Here’s this week’s alibis!

Week 7

Fat Frat (Butchered in the furnace room)

People who have alibis:

Sheriff & Abby – Having a conversation.
Madison and Shae – Also having a conversation.

Big news on the alibi front! This is the first week that Henry didn’t have an alibi for the murder! The sheriff drove him back to the hotel, and he went inside while Abby and the sheriff talked, meaning that he could, conceivably, have rushed into the furnace room and chopped Fat Frat to pieces. Not sure why, but he could have done it. Of course, since he’s got an alibi for all the other murders it’s possible to have an alibi for, he’s not the killer.

The Alibi-Free:

Now that we’re past the halfway point, I’ll be pointing out the characters in the main cast who have never had an alibi, and remain viable suspects. To date, they are-

Jimmy
Maggie
Katherine (thanks to the CBS Forum folks for pointing her out! I’d forgotten she was a character, actually).

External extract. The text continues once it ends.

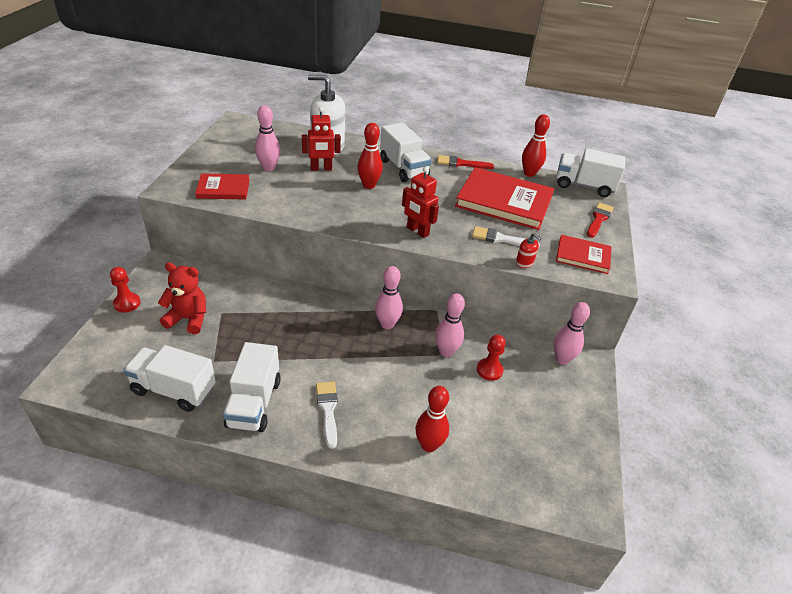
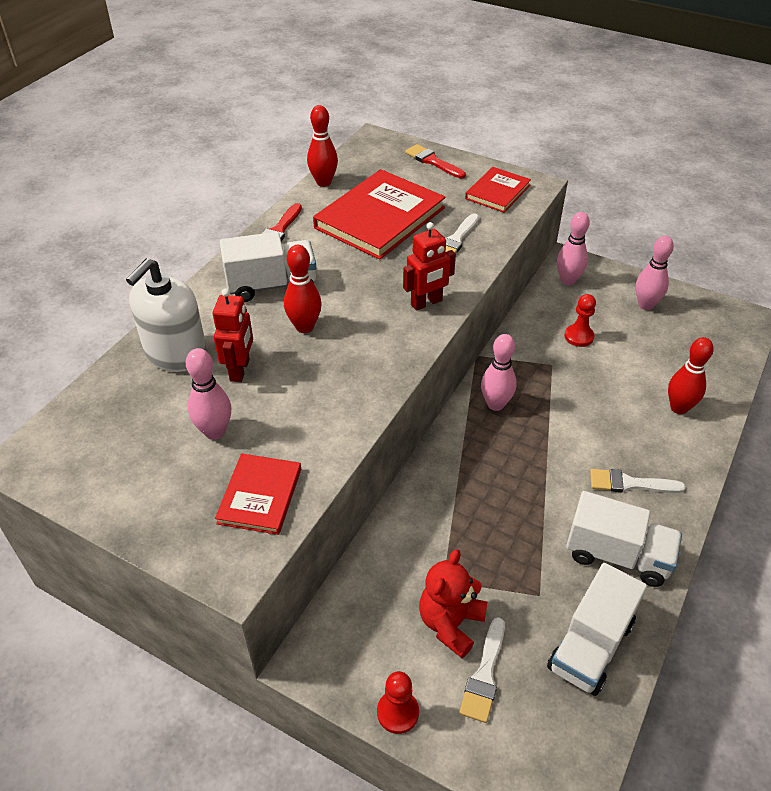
camera: 70 degrees left, 5 degrees up
(151, 338) = (484, 675): none -> white brush
(446, 352) = (548, 363): pink bowling pin -> pink bowling pin (645, 305)
(524, 263) = (503, 234): red soap dispenser -> none
(584, 186) = (364, 151): white truck -> none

As for individual viability, two of them have odd caveats next to their names: Jimmy could not have been in the room with Madison at the end, since he was at the docks with Abby. Of course, we don’t know that it was the killer who left that note and met Madison, so that’s not enough evidence to clear him yet. As for Maggie, if she were the killer it would seem a little odd for her to bring the priest a bag of scones then walk into the woods and hang out for ten minutes, hoping that the priest would wander out after her so she could behead him.

The only one with no alibi and no caveats is Katherine, but that’s mostly because we know absolutely nothing about her as a character. I think she’s had ten lines total, and she was absent for like three of the seven episodes so far. If they’re going to have her be the killer, there’ll have to be one hell of a reveal and backfill of information to justify it.

You know what I find most interesting about this show? How it’s been so ruthlessly efficient about killing of characters the second their usefulness to the plot has disappeared. Hunter’s exposed? Dead. Thomas finds out about the affair? Dead. Richard’s affair revealed publicly? Dead. Fat Frat’s scheme revealed? Dead. If a secret about you is discovered, you will die. It’s as simple as that. It also makes the kills almost predictable. For example, in tonight’s episode, I’m betting it’s Katherine’s turn to get the ‘axe’, because, unless she’s the killer, there’s nowhere left for her character to go, is there?

Or it could be Beth, who never got a character at all.

Oh, and for the record, when we're down to just one Frat I will actually learn his name, and start using it.